__The request__
Copy every line of the data below, character for character and in the same order.

◇ ◇ ◇

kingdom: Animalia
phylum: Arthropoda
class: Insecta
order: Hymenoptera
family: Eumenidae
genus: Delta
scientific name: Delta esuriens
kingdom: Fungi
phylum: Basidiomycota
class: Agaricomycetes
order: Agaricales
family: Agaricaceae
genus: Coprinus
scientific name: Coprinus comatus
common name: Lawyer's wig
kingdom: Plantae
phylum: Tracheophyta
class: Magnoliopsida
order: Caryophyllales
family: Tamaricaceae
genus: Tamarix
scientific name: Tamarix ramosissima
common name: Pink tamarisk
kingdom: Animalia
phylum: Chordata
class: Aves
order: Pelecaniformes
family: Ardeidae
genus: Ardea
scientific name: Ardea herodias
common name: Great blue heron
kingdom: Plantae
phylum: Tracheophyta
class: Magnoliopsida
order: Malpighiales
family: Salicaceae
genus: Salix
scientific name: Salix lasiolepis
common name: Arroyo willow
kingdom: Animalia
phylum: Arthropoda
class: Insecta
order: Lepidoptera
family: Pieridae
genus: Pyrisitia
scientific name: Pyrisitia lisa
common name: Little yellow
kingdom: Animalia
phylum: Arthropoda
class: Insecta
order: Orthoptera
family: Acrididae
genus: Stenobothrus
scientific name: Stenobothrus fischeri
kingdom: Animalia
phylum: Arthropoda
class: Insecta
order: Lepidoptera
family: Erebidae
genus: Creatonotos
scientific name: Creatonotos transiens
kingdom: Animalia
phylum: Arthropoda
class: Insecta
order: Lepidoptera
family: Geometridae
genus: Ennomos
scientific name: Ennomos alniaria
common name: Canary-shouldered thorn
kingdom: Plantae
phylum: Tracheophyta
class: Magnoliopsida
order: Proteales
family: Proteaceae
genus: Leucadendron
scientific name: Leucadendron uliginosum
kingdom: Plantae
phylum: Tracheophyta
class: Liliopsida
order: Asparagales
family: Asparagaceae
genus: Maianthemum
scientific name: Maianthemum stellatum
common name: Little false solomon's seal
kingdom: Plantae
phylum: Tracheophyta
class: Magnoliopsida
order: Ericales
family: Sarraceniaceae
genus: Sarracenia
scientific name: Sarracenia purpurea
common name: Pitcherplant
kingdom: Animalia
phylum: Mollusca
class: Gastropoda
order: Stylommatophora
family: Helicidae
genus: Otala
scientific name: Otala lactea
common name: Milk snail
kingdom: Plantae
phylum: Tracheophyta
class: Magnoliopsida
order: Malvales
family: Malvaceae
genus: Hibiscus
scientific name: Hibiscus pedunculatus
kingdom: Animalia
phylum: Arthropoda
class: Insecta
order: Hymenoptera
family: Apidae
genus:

◇ ◇ ◇

__Written reply__
kingdom: Animalia
phylum: Arthropoda
class: Insecta
order: Hymenoptera
family: Eumenidae
genus: Delta
scientific name: Delta esuriens
kingdom: Fungi
phylum: Basidiomycota
class: Agaricomycetes
order: Agaricales
family: Agaricaceae
genus: Coprinus
scientific name: Coprinus comatus
common name: Lawyer's wig
kingdom: Plantae
phylum: Tracheophyta
class: Magnoliopsida
order: Caryophyllales
family: Tamaricaceae
genus: Tamarix
scientific name: Tamarix ramosissima
common name: Pink tamarisk
kingdom: Animalia
phylum: Chordata
class: Aves
order: Pelecaniformes
family: Ardeidae
genus: Ardea
scientific name: Ardea herodias
common name: Great blue heron
kingdom: Plantae
phylum: Tracheophyta
class: Magnoliopsida
order: Malpighiales
family: Salicaceae
genus: Salix
scientific name: Salix lasiolepis
common name: Arroyo willow
kingdom: Animalia
phylum: Arthropoda
class: Insecta
order: Lepidoptera
family: Pieridae
genus: Pyrisitia
scientific name: Pyrisitia lisa
common name: Little yellow
kingdom: Animalia
phylum: Arthropoda
class: Insecta
order: Orthoptera
family: Acrididae
genus: Stenobothrus
scientific name: Stenobothrus fischeri
kingdom: Animalia
phylum: Arthropoda
class: Insecta
order: Lepidoptera
family: Erebidae
genus: Creatonotos
scientific name: Creatonotos transiens
kingdom: Animalia
phylum: Arthropoda
class: Insecta
order: Lepidoptera
family: Geometridae
genus: Ennomos
scientific name: Ennomos alniaria
common name: Canary-shouldered thorn
kingdom: Plantae
phylum: Tracheophyta
class: Magnoliopsida
order: Proteales
family: Proteaceae
genus: Leucadendron
scientific name: Leucadendron uliginosum
kingdom: Plantae
phylum: Tracheophyta
class: Liliopsida
order: Asparagales
family: Asparagaceae
genus: Maianthemum
scientific name: Maianthemum stellatum
common name: Little false solomon's seal
kingdom: Plantae
phylum: Tracheophyta
class: Magnoliopsida
order: Ericales
family: Sarraceniaceae
genus: Sarracenia
scientific name: Sarracenia purpurea
common name: Pitcherplant
kingdom: Animalia
phylum: Mollusca
class: Gastropoda
order: Stylommatophora
family: Helicidae
genus: Otala
scientific name: Otala lactea
common name: Milk snail
kingdom: Plantae
phylum: Tracheophyta
class: Magnoliopsida
order: Malvales
family: Malvaceae
genus: Hibiscus
scientific name: Hibiscus pedunculatus
kingdom: Animalia
phylum: Arthropoda
class: Insecta
order: Hymenoptera
family: Apidae
genus:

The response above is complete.